=== Text to read ===

By trusting the grace of God, we can be courageous in following Jesus and equally courageous in confessing our sins before him. There is no need to hide our sins or to posture as if we have not sinned. We can just admit it and keep on following Jesus, even if we have to confess sins to Jesus every day.

But if we don’t have a clear understanding of costly grace, we’re more likely to play games with God, pretending we haven’t sinned, maintaining the delusion that we’re not that bad, and that leaves us stuck in immaturity right at the threshold of discipleship. And our posturing is part of how we undermine grace. If we’re so cheaply forgiven, then we never have to face the ugliness of our sin. It doesn’t seem so bad. The bloody work and resurrection of Jesus become a generic work, a blanket forgiving of sins, a prettified passion meant to God bless us, everyone.

Cheap grace flips Luther’s sin without fear upside-down, recreating it as a justification of sin instead of the justification of the sinner. Bonhoeffer says the real “outcome of the Reformation was the victory, not of Luther’s perception of grace in all its purity and costliness, but of the vigilant religious instinct of man for the place where grace is to be obtained at the cheapest price.” “The justification of the sinner in the world degenerated into the justification of sin and the world,” Bonhoeffer says. “Costly grace was turned into cheap grace without discipleship.”

=== Data extract ===

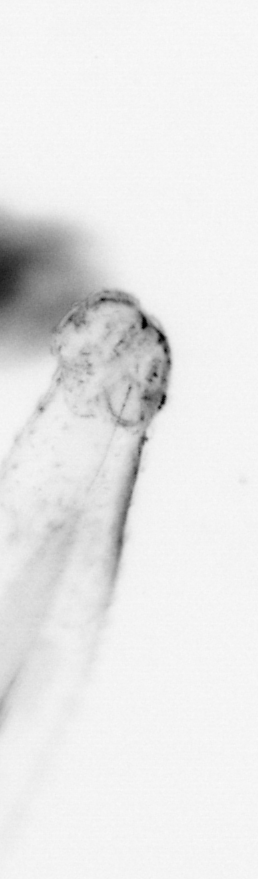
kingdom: Animalia
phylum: Chaetognatha
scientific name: Chaetognatha
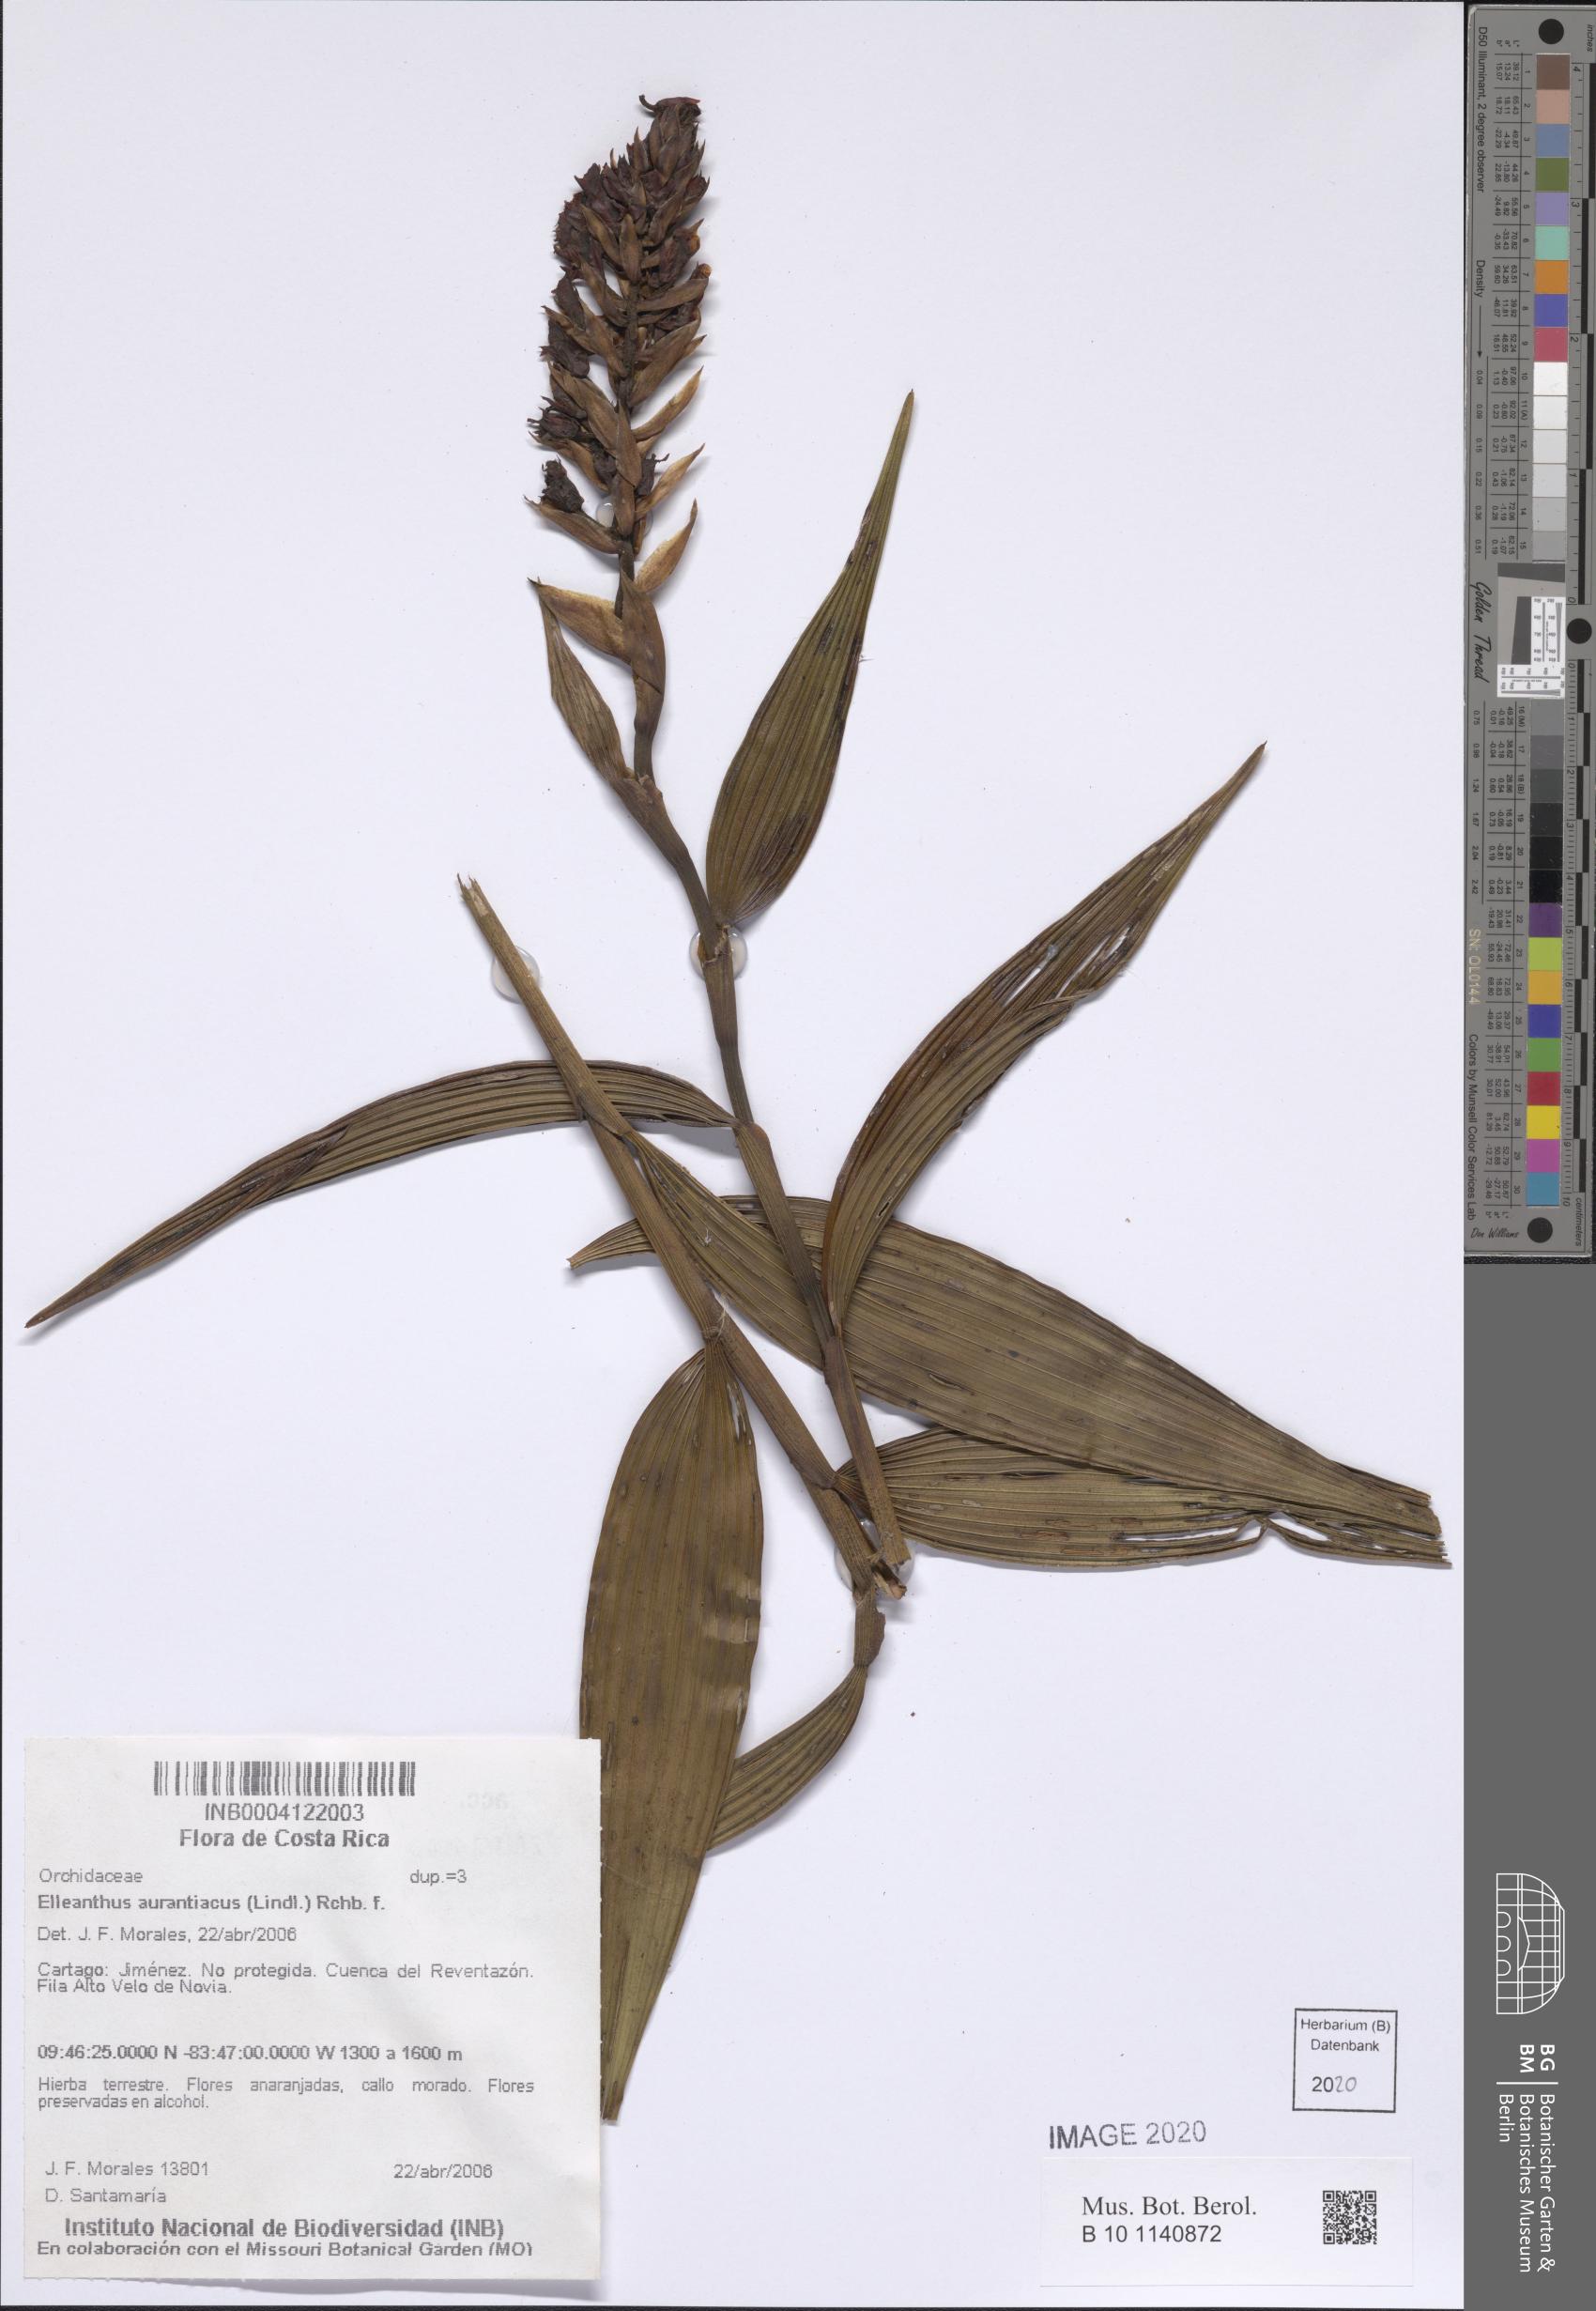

===

» **Exercise**:
Answer these about the passage on costly grace above, one per line:
(a) Besides following Jesus, what does trusting the grace of God let us be courageous in?
(b) If we are cheaply forgiven, what do we never have to face?
(c) According to Bonhoeffer, what was costly grace turned into?

» **Response for this exercise**:
(a) Confessing our sins before him.
(b) The ugliness of our sin.
(c) Cheap grace without discipleship.